2. Our focus on El Conquistador's motive or intent in discharging Feliciano responds to Feliciano's theory of the case--namely, that El Conquistador's decision to fire her was motivated by anti-Puerto-Rican bias. This is not a case, like Thomas v. Eastman Kodak Co., 183 F.3d 38 (1st Cir. 1999), cert. denied, 120 S.Ct. 1174 (2000), in which the plaintiff alleged that the employer's decision-making process was affected by discriminatory stereotypes or other types of unconscious national-origin bias. As we pointed out in Thomas, "[t]he ultimate question is whether the employee has been treated disparately 'because of [national origin].' This is so regardless of whether the employer consciously intended to base the evaluations on [national origin], or simply did so because of unthinking stereotypes or bias." Id. at 58.

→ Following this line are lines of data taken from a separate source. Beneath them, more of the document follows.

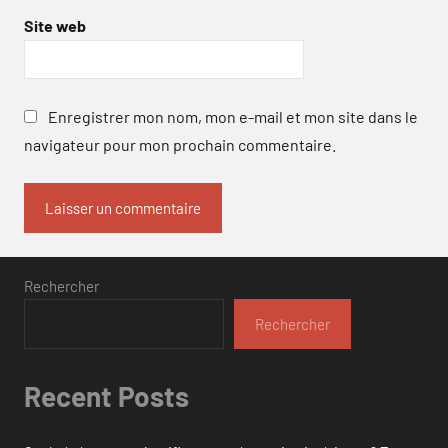
Site web
Enregistrer mon nom, mon e-mail et mon site dans le
navigateur pour mon prochain commentaire.
Rechercher
Rechercher
Recent Posts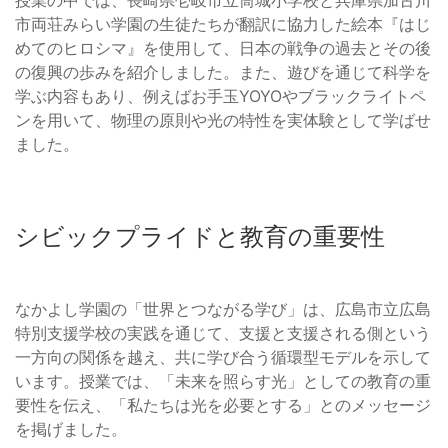
市両荘みらい学園の生徒たちが翻訳に協力した絵本『はじ
めてのヒロシマ』を使用して、日本の戦争の過去とその後
の復興の歩みを紹介しました。また、遊びを通じて科学を
学ぶ内容もあり、例えばお手玉YOYOやブラックライトペ
ンを用いて、物理の原則や光の特性を実体験として学ばせ
ました。
シビックプライドと教育の重要性
なかよし学園の「世界とつながる学び」は、広島市立広島
特別支援学校の実践を通じて、支援と支援される側という
一方向の関係を越え、共に学び合う循環型モデルを示して
います。授業では、「未来を照らす光」としての教育の重
要性を伝え、「私たちは光を必要とする」とのメッセージ
を掲げました。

3. Feliciano insists that, with respect to the Puerto Rican employees dismissed from El Conquistador's finance department, El Conquistador failed to comply with her request for production of personnel files. Feliciano does not, however, challenge any discovery rulings in this appeal. Even if she had, such arguments would be waived because Feliciano failed to raise them in the district court. See Higgins v. New Balance Athletic Shoe, Inc., 194 F.3d 252, 258 (1st Cir. 1999) (stating that the court of appeals will not reverse an order granting summary judgment on the basis of arguments not made in the trial court).

4. The district court also granted summary judgment in favor of the defendants on claims brought pursuant to 42 U.S.C. §§ 1981, 1983, and 1985. The appellants do not challenge the dismissal of any of these claims on appeal.